The divergence in residential vacancy rates across Australia is interesting. Basically: Perth and Darwin are seeing a collapse in their vacancy rates; Brisbane, Adelaide, Canberra and Hobart all have low and falling vacancy rates; but they have spiked higher in Sydney and Melbourne. Several factors are at play including the “escape from the city” phenomenon thanks to covid and working at home and the hit to immigration and foreign students hitting Sydney and Melbourne far worse than other cities at a time when they have just seen unit building booms. It’s likely to put more downwards pressure on rents and prices on inner city units in those two cities. A similar phenomenon is being seen in Manhattan which is seeing unit rents fall back to levels last seen 10 years ago.
While NSW and Victoria lost their AAA credit ratings from Standard & Poors its unlikely to have much impact on borrowing costs, particularly for NSW. Budget outlooks are likely to improve from here, yield moves following rating moves often go either way and RBA bond buying, including of state government bonds, continues.
The appetite for Australia government debt was highlighted by the sale of 3-month Treasury Notes at a slight negative yield. While this looks irrational with the RBA saying its “extraordinarily unlikely” to take the cash rate negative, Australian yields may still be seen as attractive for some foreign investors where negative yields are the norm and this demand could quite easily dip them negative at times given that the cash rate and the three year bond yield target at 0.1% are only just above zero.
Outlook for investment markets
Shares could see a short term pause after recent strong gains. But we are now into a seasonally strong period of the year for shares (particularly from mid-December) and on a 6 to 12-month view shares are expected to see good total returns on the back of ultra-low interest rates and a strong pick-up in economic activity helped by stimulus and likely vaccines.
Low starting point yields are likely to result in low returns from bonds as the dust settles from coronavirus.
Unlisted commercial property and infrastructure are ultimately likely to benefit from a resumption of the search for yield but the hit to economic activity and hence rents from the virus will weigh heavily on near term returns.
Australian home prices are being boosted by ever lower interest rates, government home buyer incentives, income support measures and bank payment holidays but high unemployment, a stop to immigration and weak rental markets will likely weigh on inner city areas and units in Melbourne and Sydney into next year. Outer suburbs, houses, smaller cities and regional areas are in much better shape and will see stronger gains in 2021.
Cash and bank deposits are likely to provide very poor returns, given the ultra-low cash rate of just 0.1%.

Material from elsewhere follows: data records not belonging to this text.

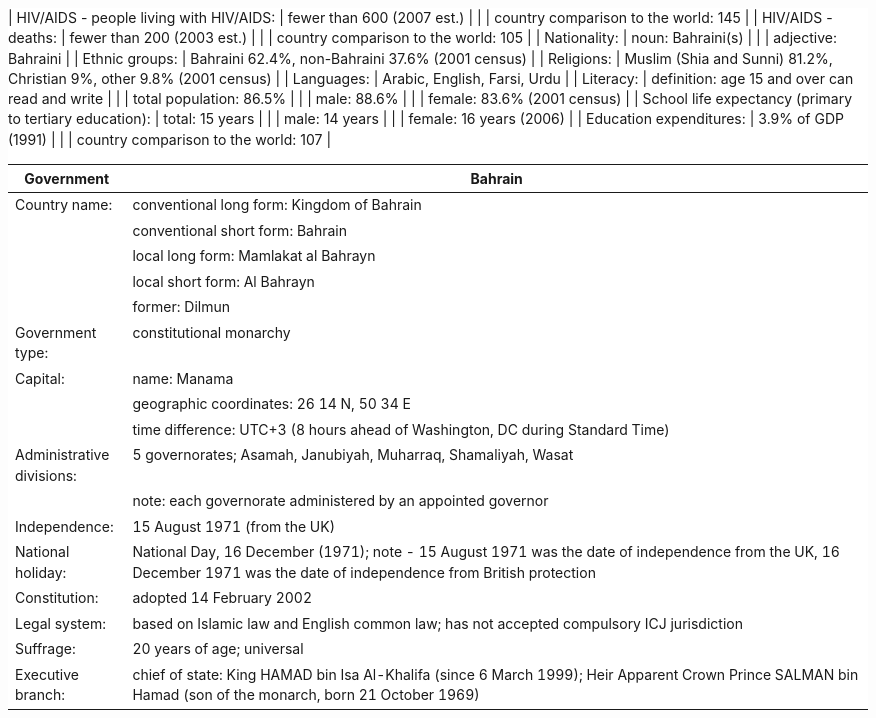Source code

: | HIV/AIDS - people living with HIV/AIDS: | fewer than 600 (2007 est.) |
| | country comparison to the world: 145 |
| HIV/AIDS - deaths: | fewer than 200 (2003 est.) |
| | country comparison to the world: 105 |
| Nationality: | noun: Bahraini(s) |
| | adjective: Bahraini |
| Ethnic groups: | Bahraini 62.4%, non-Bahraini 37.6% (2001 census) |
| Religions: | Muslim (Shia and Sunni) 81.2%, Christian 9%, other 9.8% (2001 census) |
| Languages: | Arabic, English, Farsi, Urdu |
| Literacy: | definition: age 15 and over can read and write |
| | total population: 86.5% |
| | male: 88.6% |
| | female: 83.6% (2001 census) |
| School life expectancy (primary to tertiary education): | total: 15 years |
| | male: 14 years |
| | female: 16 years (2006) |
| Education expenditures: | 3.9% of GDP (1991) |
| | country comparison to the world: 107 |


| Government | Bahrain |
| --- | --- |
| Country name: | conventional long form: Kingdom of Bahrain |
| | conventional short form: Bahrain |
| | local long form: Mamlakat al Bahrayn |
| | local short form: Al Bahrayn |
| | former: Dilmun |
| Government type: | constitutional monarchy |
| Capital: | name: Manama |
| | geographic coordinates: 26 14 N, 50 34 E |
| | time difference: UTC+3 (8 hours ahead of Washington, DC during Standard Time) |
| Administrative divisions: | 5 governorates; Asamah, Janubiyah, Muharraq, Shamaliyah, Wasat |
| | note: each governorate administered by an appointed governor |
| Independence: | 15 August 1971 (from the UK) |
| National holiday: | National Day, 16 December (1971); note - 15 August 1971 was the date of independence from the UK, 16 December 1971 was the date of independence from British protection |
| Constitution: | adopted 14 February 2002 |
| Legal system: | based on Islamic law and English common law; has not accepted compulsory ICJ jurisdiction |
| Suffrage: | 20 years of age; universal |
| Executive branch: | chief of state: King HAMAD bin Isa Al-Khalifa (since 6 March 1999); Heir Apparent Crown Prince SALMAN bin Hamad (son of the monarch, born 21 October 1969) |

Although the $A is vulnerable to bouts of uncertainty about coronavirus, the economic recovery and China tensions and RBA bond buying will keep it lower than otherwise, a continuing rising trend is likely to around $US0.80 over the next 12 months helped by rising commodity prices and a cyclical decline in the US dollar.
Eurozone shares fell 0.9% on Friday and the US S&P 500 fell 0.1%, as stimulus talks remain stuck, albeit US stocks pared a bigger drop as a one week spending bill was passed to avert a Government shutdown. Reflecting the soft US lead ASX 200 futures fell 1 point, or just -0.02%, pointing to a basically flat start to trade for the Australian share market on Monday.